Nesta esteira, podemos concluir que as politicas públicas se apresentam como um instrumento pelo qual o Estado deve materializar as normas constitucionais, gerais e abstratas, seja diretamente por seus órgãos, seja indiretamente, por meio da sociedade civil organizada, com o fim de atingir o bem comum e conferir ao povo o gozo dos direitos fundamentais.

NOTAS:
[1] Eros Grau (2000, p. 21) destaca que “a expressão política pública designa atuação do Estado, desde a pressuposição de uma bem demarcada separação entre o Estado e sociedade [...]. A expressão políticas públicas designa todas as atuações do Estado, cobrindo todas as formas de intervenção do poder público na vida social”.
[2] A utilização da expressão política pública é redundante, verdadeiro pleonasmo, mas em cuja utilização centramos nossos esforços, tendo em vista que desejamos agregar ao fim social, que busca alcançar, qualquer atividade identificada na Constituição federal, como meta a ser alcançada pelos grupos de competências outorgadas, a qualificação de pública.

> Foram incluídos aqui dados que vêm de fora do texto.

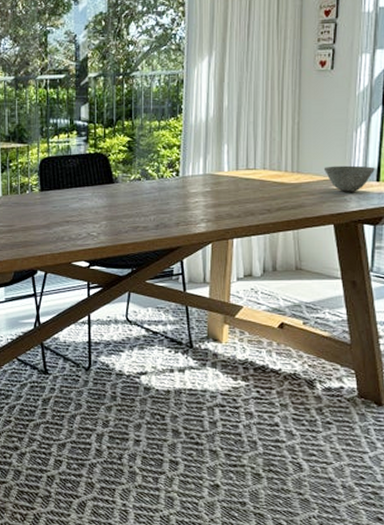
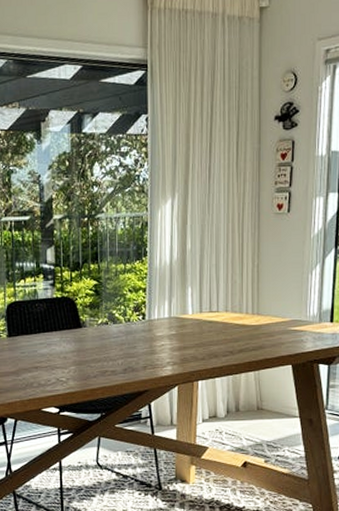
bowl: present [323,165,375,192] -> none [282,307,329,333]

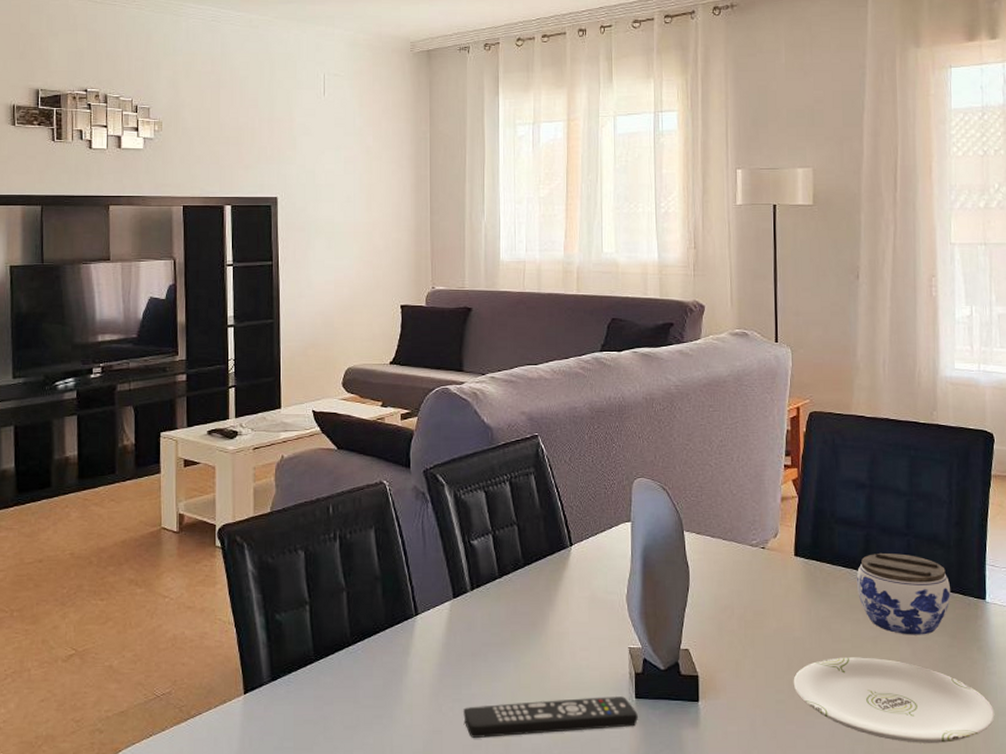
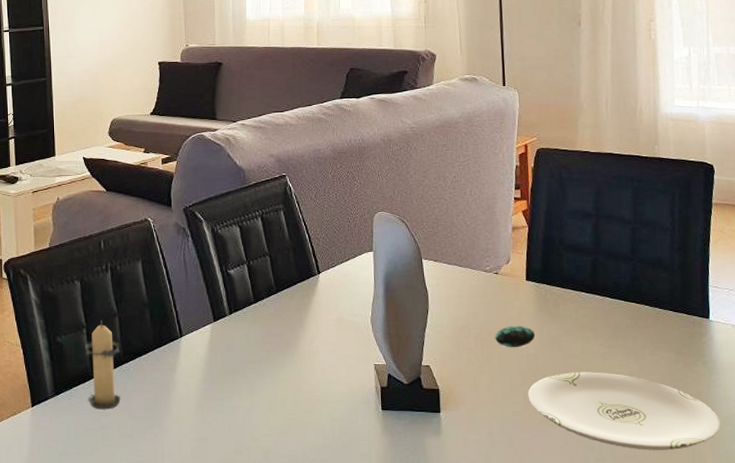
candle: none [306,595,347,698] -> present [84,320,121,410]
remote control: present [463,696,638,738] -> none [226,408,385,445]
decorative egg: none [760,605,803,630] -> present [495,325,536,348]
jar: present [856,552,951,635] -> none [585,276,676,352]

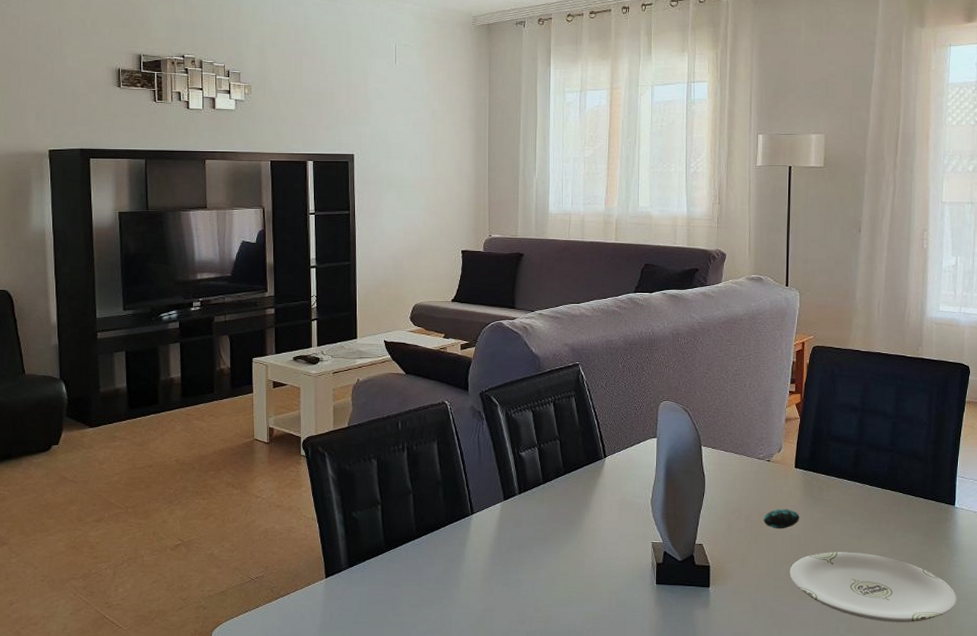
candle: present [84,320,121,410] -> none [378,497,413,581]

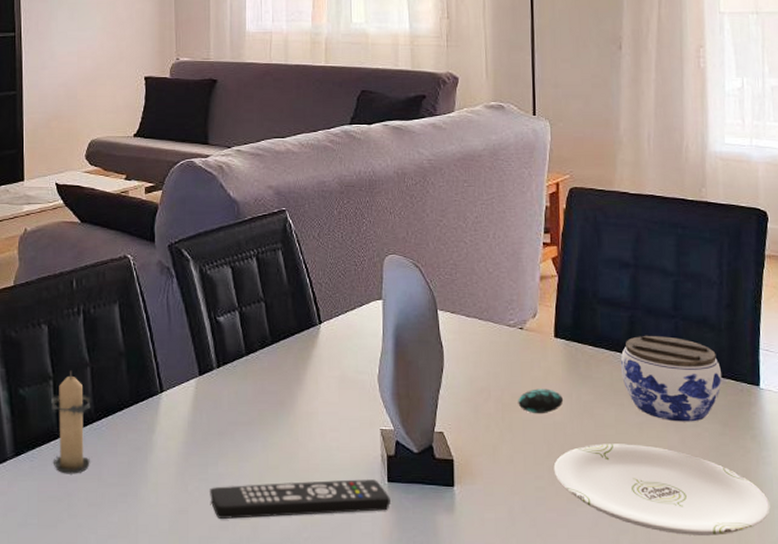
candle: none [378,497,413,581] -> present [50,370,91,474]
remote control: none [511,582,658,615] -> present [210,479,390,519]
jar: none [846,465,926,534] -> present [620,335,722,422]

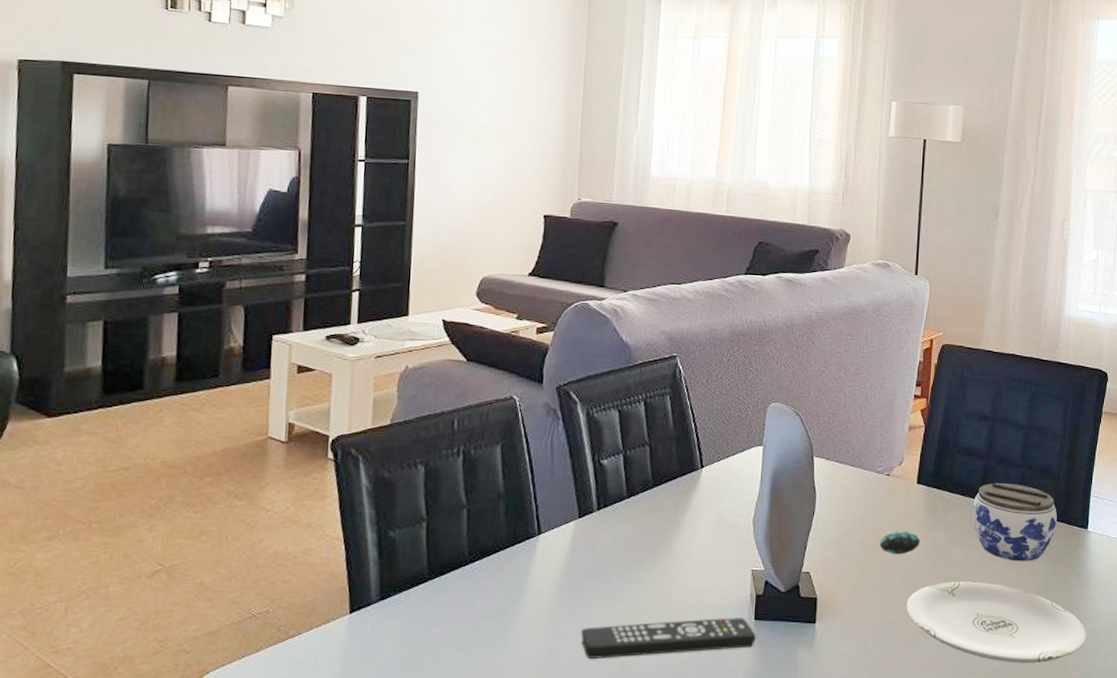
candle: present [50,370,91,474] -> none [420,512,466,618]

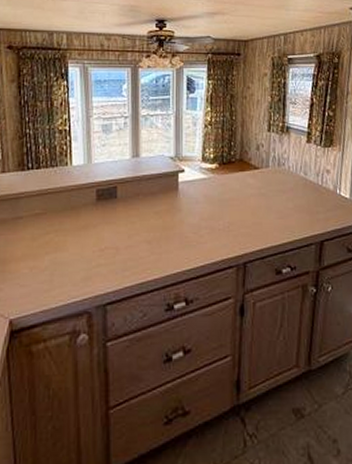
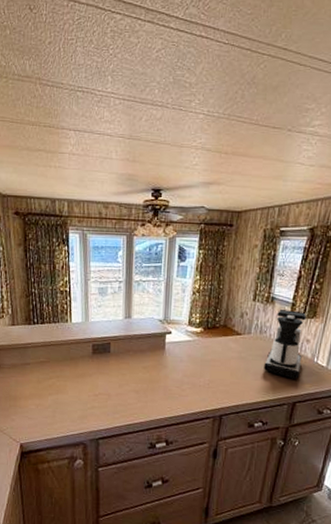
coffee maker: none [286,139,324,215] -> present [264,310,307,379]

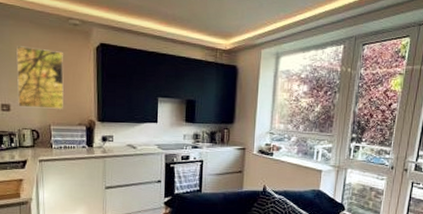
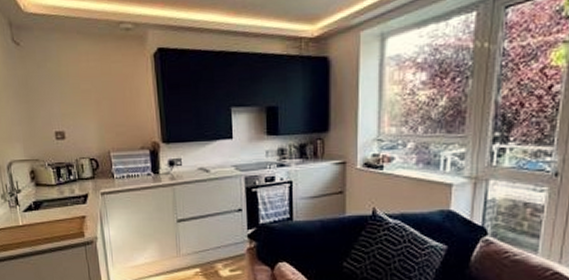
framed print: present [16,46,64,109] -> none [65,62,122,134]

[3] No entendimento de Valmir Pontes Filho (2003 apud FREIRE JUNIOR, 2005, p. 49), quaisquer que sejam os programas e projetos governamentais, ou eles se ajustam aos princípios e diretrizes constitucionais ou, inexoravelmente, haverão de ser tidos como inválidos, juridicamente insubsistentes e, portanto, sujeitos ao mesmo controle jurisdicional da constitucionalidade a que se submetem as leis. Como igualmente ponderado é observar que a abstinência do governo em tornar concretos, reais, os fins e objetivos inseridos em tais princípios e diretrizes constituirá, inelutavelmente, uma forma clara de ofensa à Constituição e, consequentemente, de violação de direitos subjetivos dos cidadãos. 


REFERÊNCIAS:
DWORKIN, Ronald. Levando os direitos a sério. Traduzido por Nelson Boeira. São Paulo: Martins Fontes, 2002. Coleção direito e justiça.
FREIRE JÚNIOR, Américo Bedê. O controle judicial de politicas públicas. São Paulo: Revista dos Tribunais, 2005.
GRAU, Eros Roberto. O direito posto e o direito pressuposto. 3. ed. São Paulo: Malheiros, 2000.